Yaralanma Altın

Video: Yaralanma Altın

Video: Yaralanma Altın
Video: Adıyaman'da Minibüsün Altında Kalan Genç Ağır Yaralandı (Mercan Tv) 2024, Nisan
Yaralanma Altın
Yaralanma Altın
Anonim

Efsaneye göre, bir gün Japon hükümdarı Ashikaga Yoshimasa çok sevdiği kasesini kırdı. Onu restore etmeyi emretti ve kupa Çin'e gönderildi. Ustalar kaseyi onardılar ve şoguna geri verdiler, ancak parçaları büyük parantezlerle bağladıkları ortaya çıktı. Ashikaga Yoshimasa yapılan işten memnun değildi ve Japon ustalara yeniden yapmalarını emretti. Sadece kırıkları birbirine bağlayıp kaseyi restore etmekle kalmadılar, aynı zamanda kintsugi tekniğini kullanarak benzersiz bir şey yarattılar. Kelimenin tam anlamıyla "altın yama" anlamına gelen bu restorasyon tekniğinin temeli, kırılma ve çatlakların maskelenmemesi, aksine altın, gümüş veya platin tozu ile karıştırılmış vernik ile doldurularak vurgulanmasıdır. Bu teknik kullanılarak restore edilen bir gemi, hatasız bir gemiden daha fazla değer kazanır ve her çatlak ve her bir parça onu benzersiz kılar.

Çoğu zaman zihinsel travmalarımız, ruhumuzu Frankenstein gibi bir yaratığa dönüştüren bu tür kaba parantezlerle mühürlenir. "Kusurlarımız" ve görünen kusurlarımız, yakıcı bir utanca ve onları gizleme, uzak bir kutuya koyma, kendi tarihimizi unutulmaya bırakma arzusuna neden olabilir. Travmanın varlığı, bir zamanlar ruhumuzun bir olaya tepki olarak ortaya çıkan duyguları sindirmeye hazır olmadığı anlamına gelir.

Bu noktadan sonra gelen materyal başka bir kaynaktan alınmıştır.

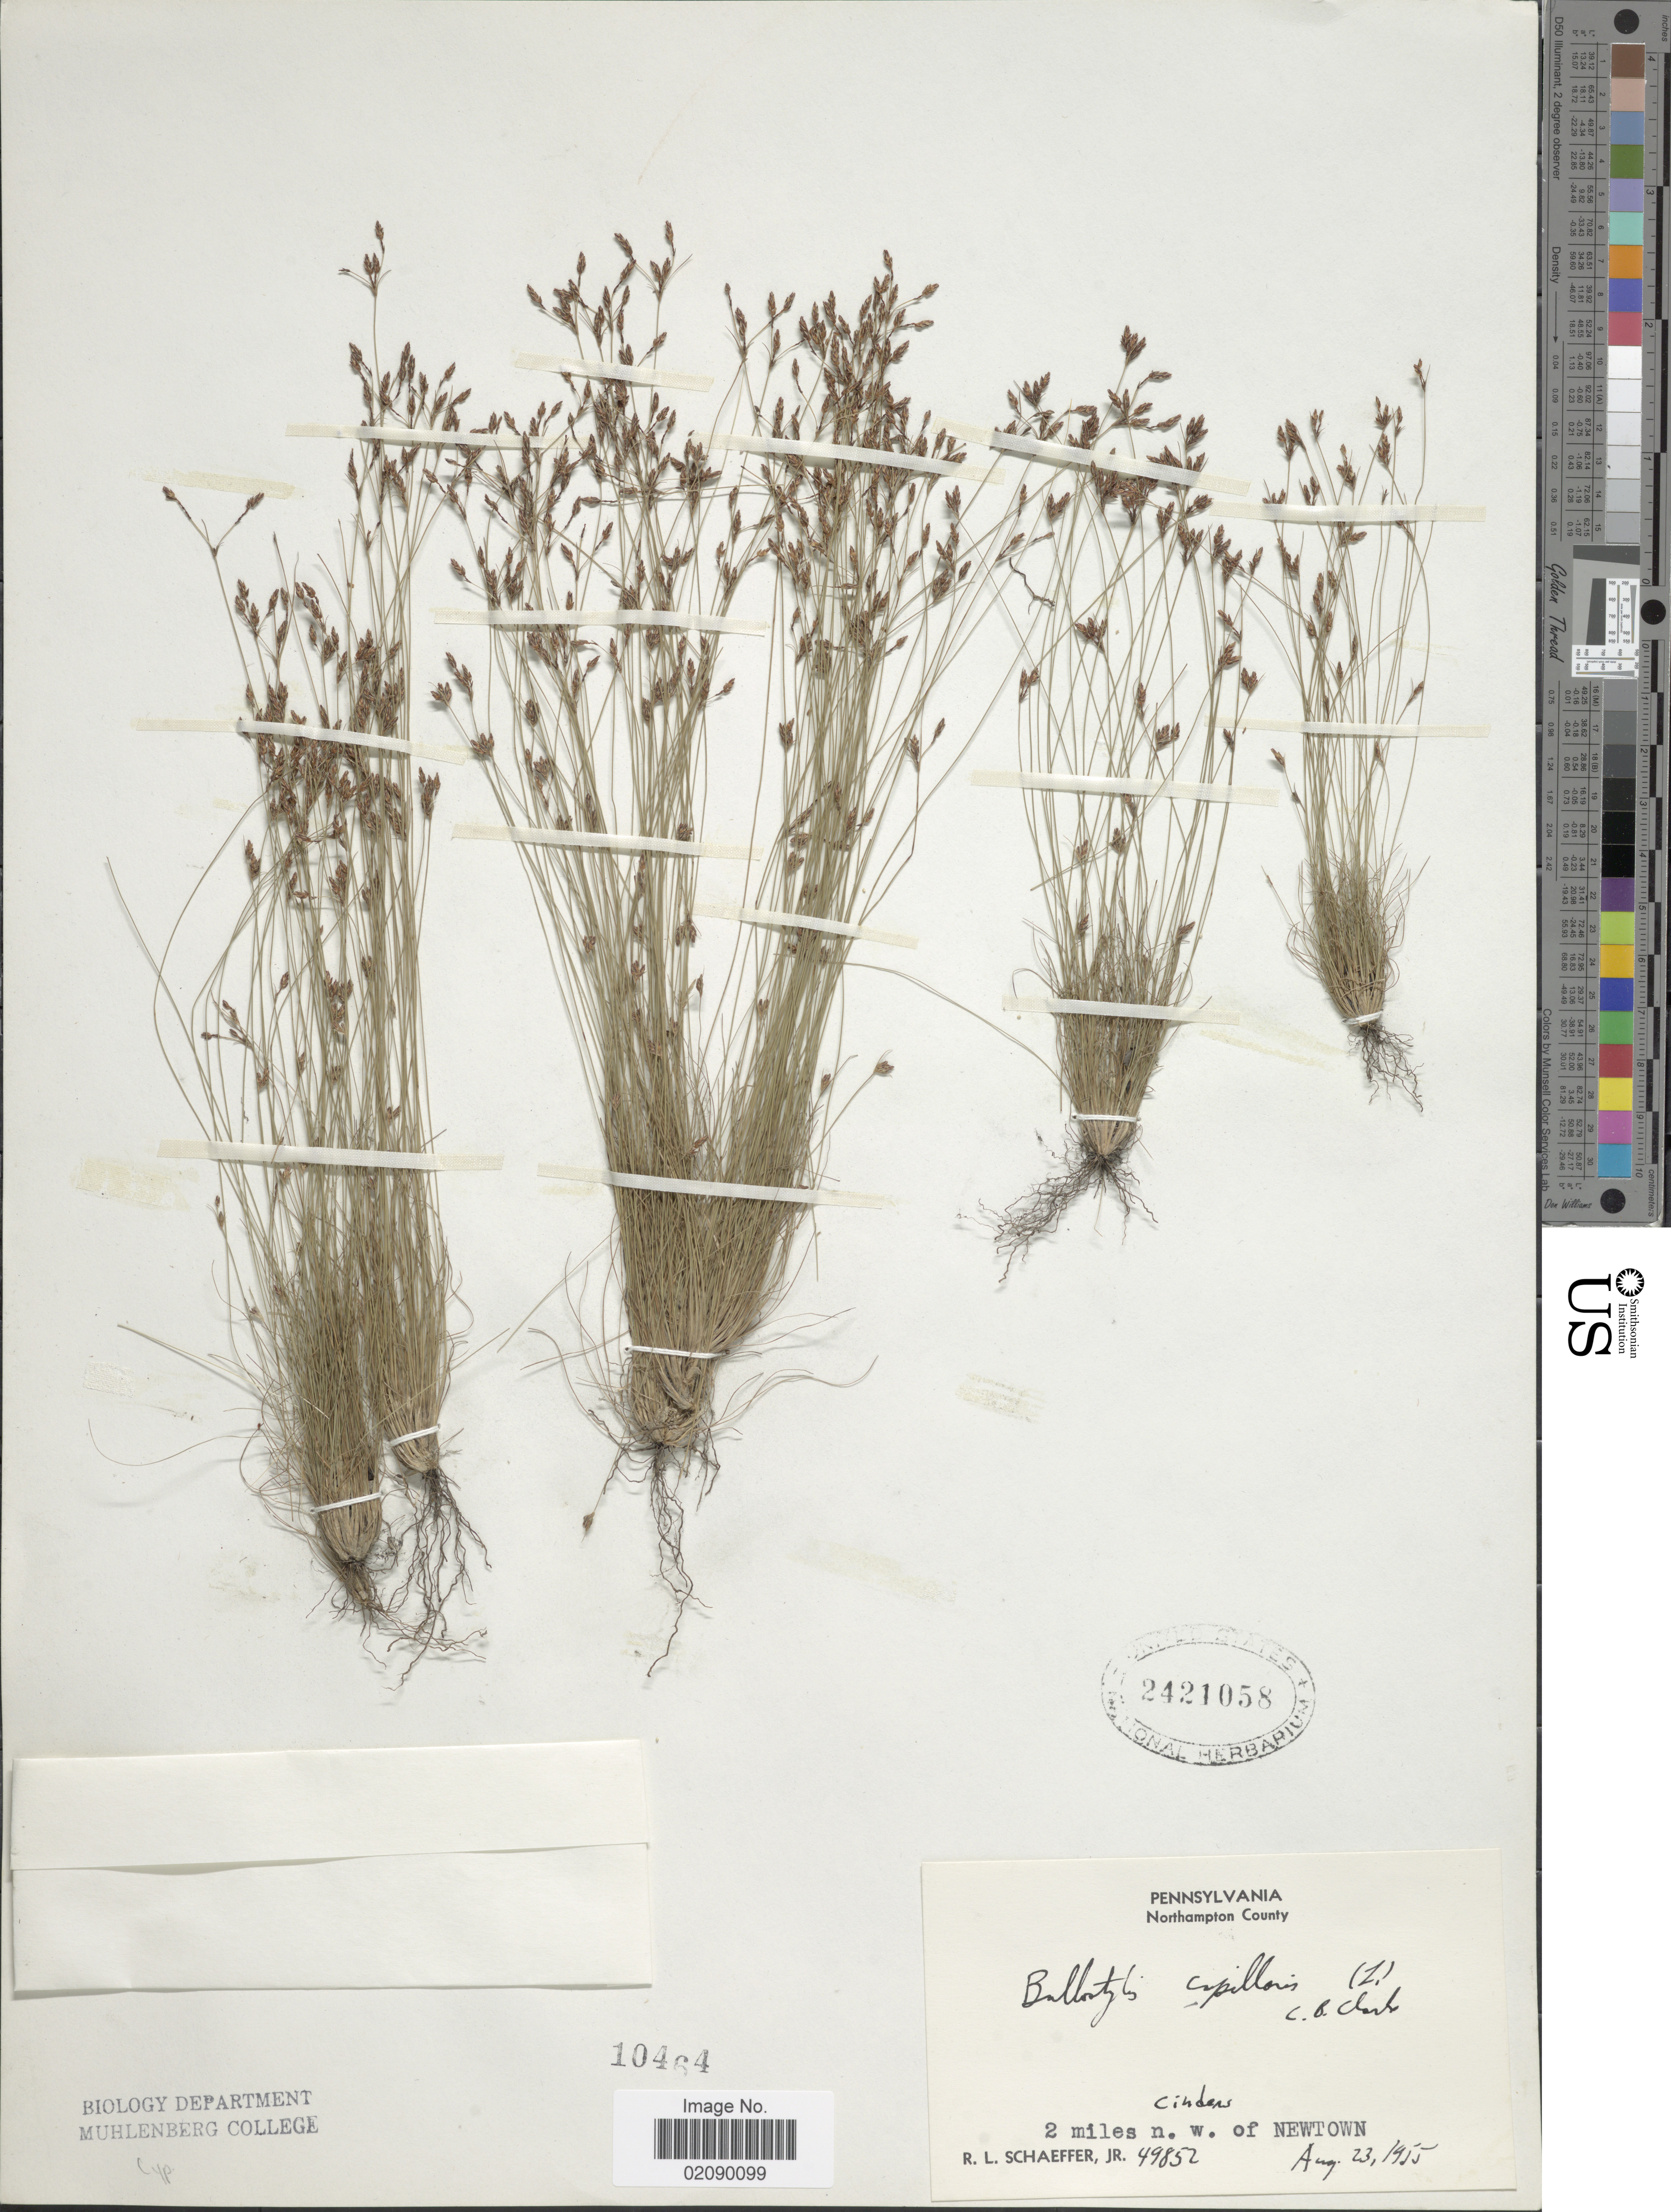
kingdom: Plantae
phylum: Tracheophyta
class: Liliopsida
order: Poales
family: Cyperaceae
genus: Bulbostylis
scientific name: Bulbostylis capillaris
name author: (L.) Kunth ex C.B. Clarke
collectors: R. L. Schaeffer Jr.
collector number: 49852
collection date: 1955-08-23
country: United States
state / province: Pennsylvania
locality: Northampton County, Cinders, 2 miles n.w. of Newtown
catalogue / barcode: US 2421058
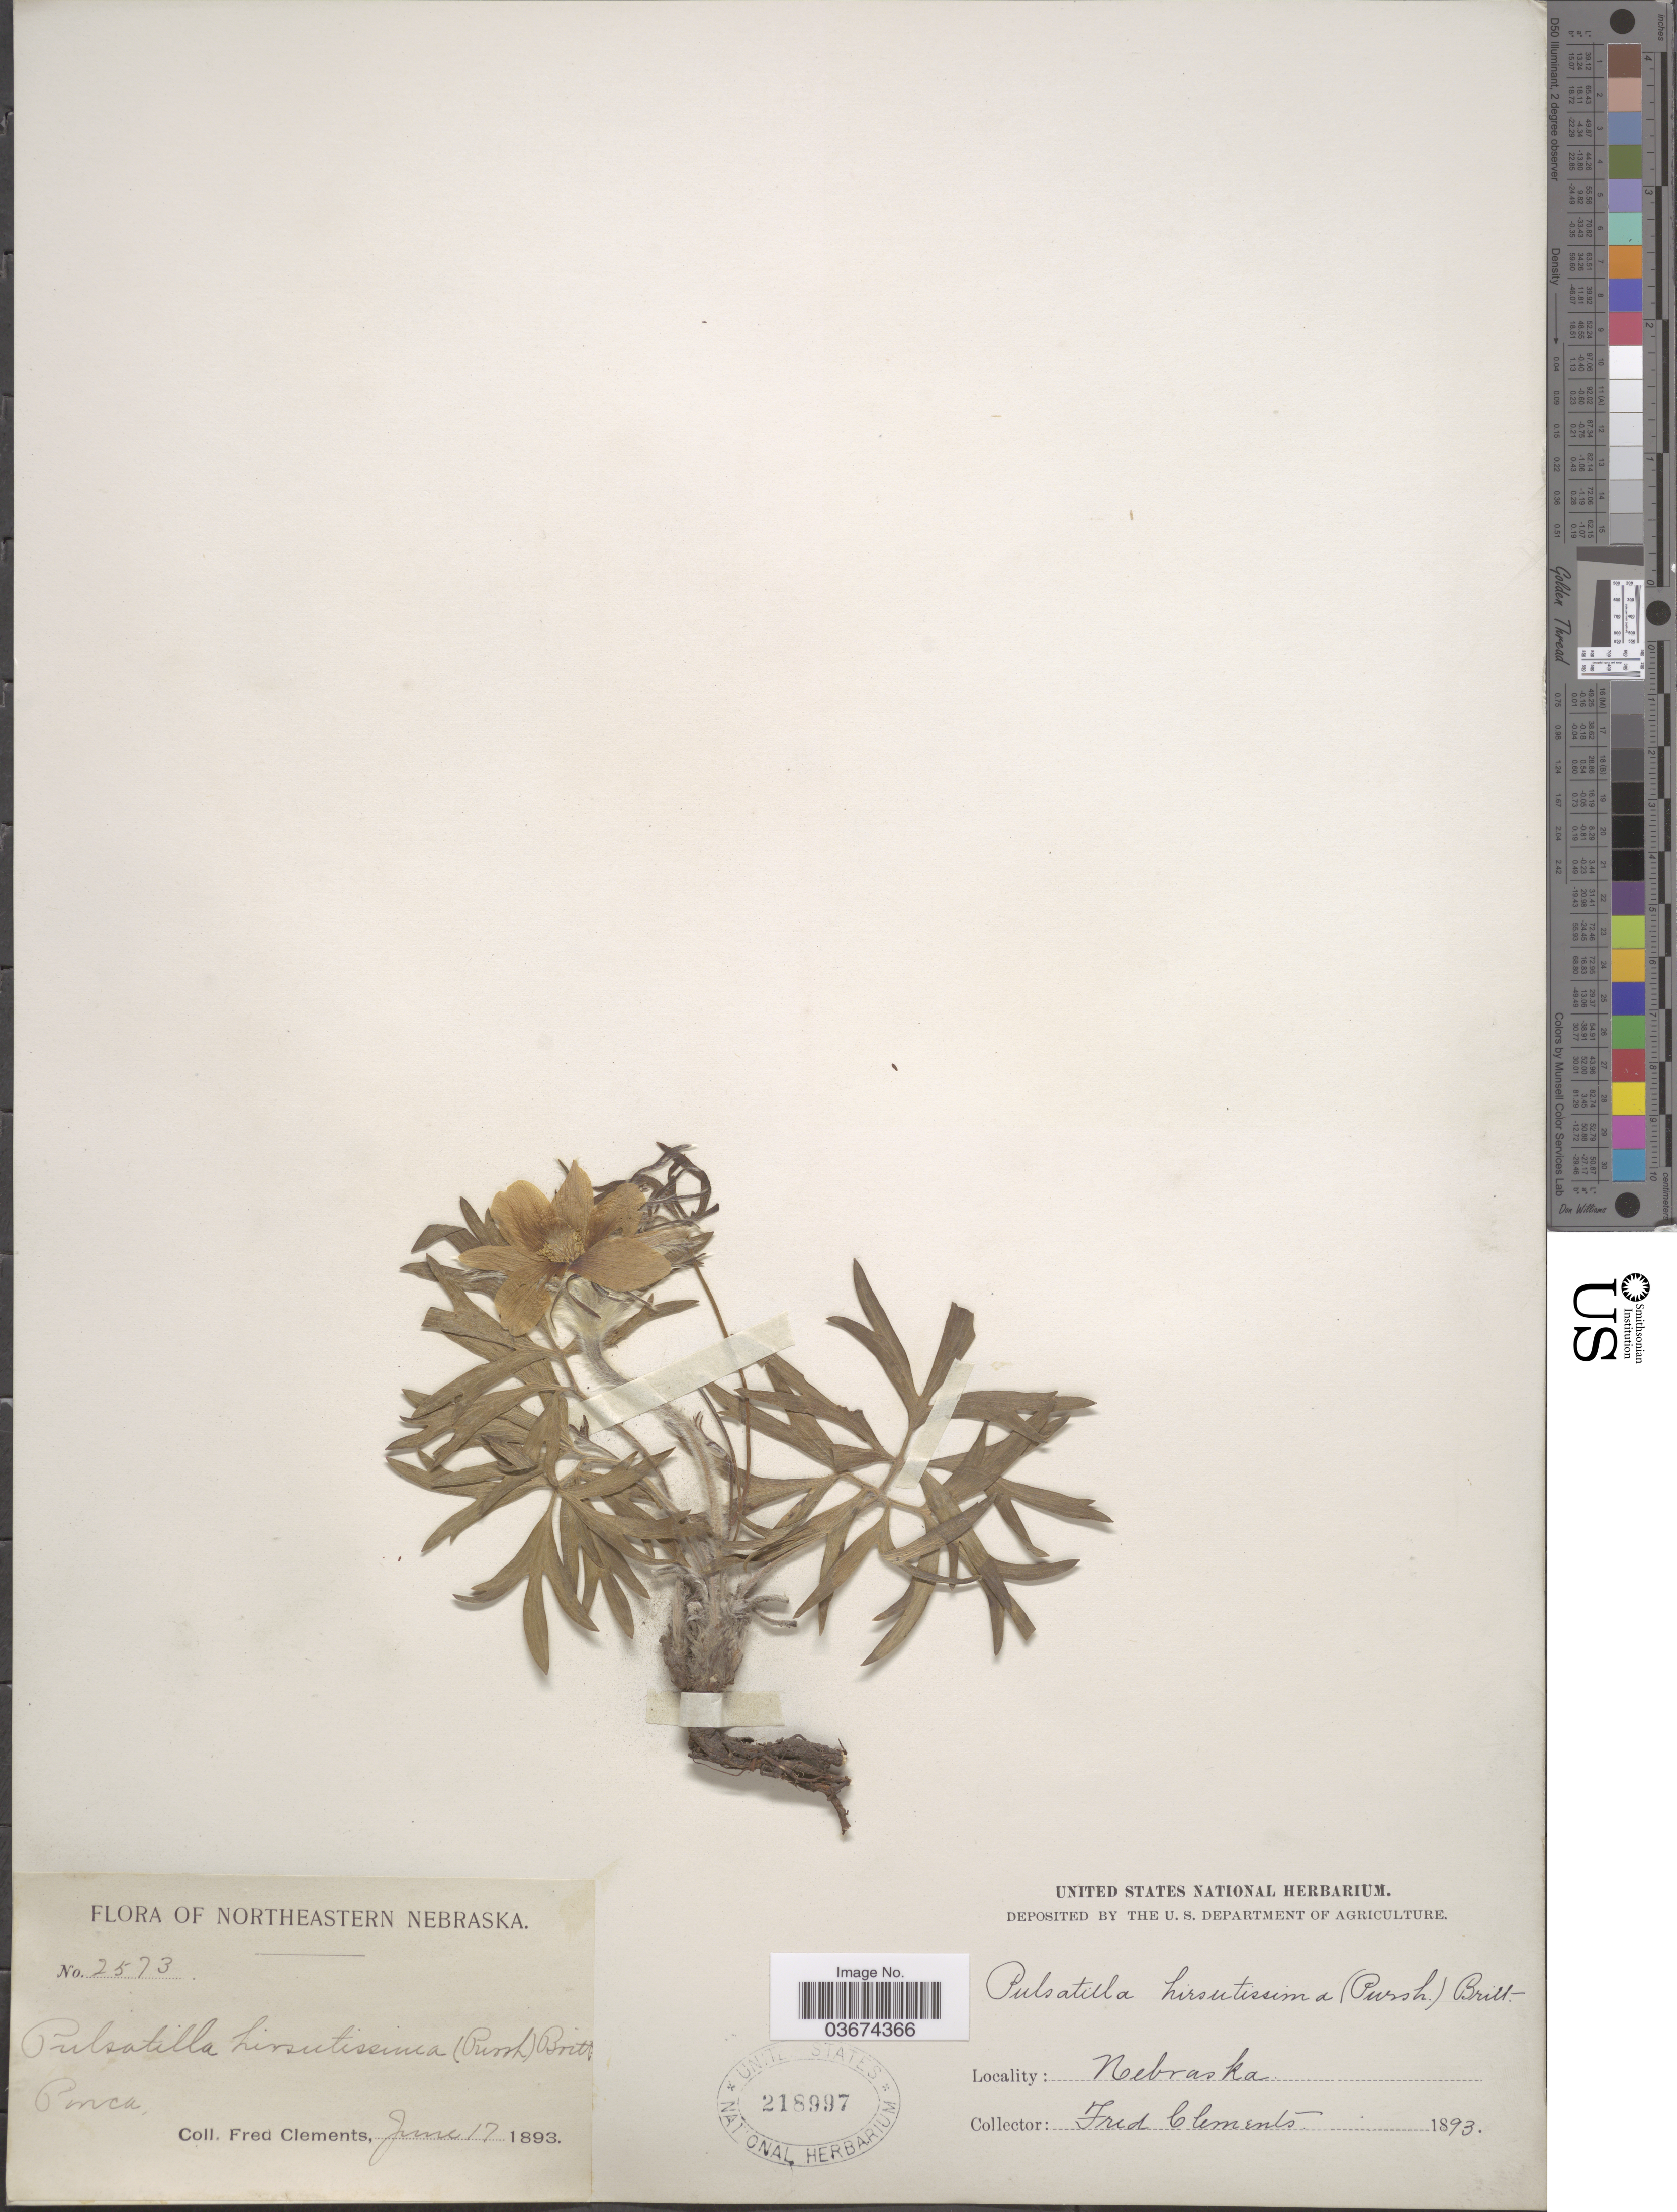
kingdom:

Travma bizi daha da kötüleştirmez; travmatik olay bizim suçumuz değil, ancak travmayı kabul etmek ve onu değerli bir şeye dönüştürmek için altından (iç kaynaklardan) yoksunuz.

Donald Kalshed, travmatik bir deneyimin sonrasını anlatırken şöyle yazıyor: “Travmadan kurtulan kişi, bu deneyimi sıklıkla içsel bir “çöküş” duygusu olarak tanımlar… Kişilik böyle bir parçalanmaya maruz kaldığında, ruh için zor zamanlar gelir. Kişilik parçalanmışsa, ruh gelişemez ve büyüyemez. Parçalanmış bir psişe ile ruh, ilahi / insani bir içsel istikrar ve kendi kendine yeterlilik ilkesi olarak bedene hareket edemez ve içinde kalamaz. Belki bazen bir davetsiz misafir olarak ziyarete gelir, ancak ruhun böylesine titrek ve hayaletimsi bir varlığıyla, hareketli ve canlı olma hissi büyük ölçüde kaybolur. Bunun nedeni ruhun, tanımı gereği, canlanmanın ve canlılığın kaynağı, Tanrı vergisi ruhumuzun merkezi - içimizdeki yaşam kıvılcımı olmasıdır. Ancak bu, psişede hareket eden tek "kuvvet" değildir. Güç bakımından karşılaştırılabilir veya yukarıda bahsedilenden daha güçlü olan bir başka eğilim, bütünleşme ve bütünlük arzusudur. Ve eğer Jung haklıysa, bu bütünlük için bir "özlemimiz", bunun için içgüdüsel bir arzumuz var."

Bizi eşsiz kılan, yaşam deneyiminin ayrılmaz bir parçası olarak travmadır. Acı verici deneyimler de bir kaynak içerir ve travmanın içinde tutulan enerjiler gelişme potansiyelini gizler.

Travma bizi kendi canlılığımızdan koparır ama aynı zamanda şifa enerjilerinin kapısını da açar. Gerçek olmayan bir imajı sürdürmek yerine, geçmişinizi olduğu gibi tanımaya değer. Sonra pürüzlü dikişler ve çatlaklar yerine altın iplikler belirir.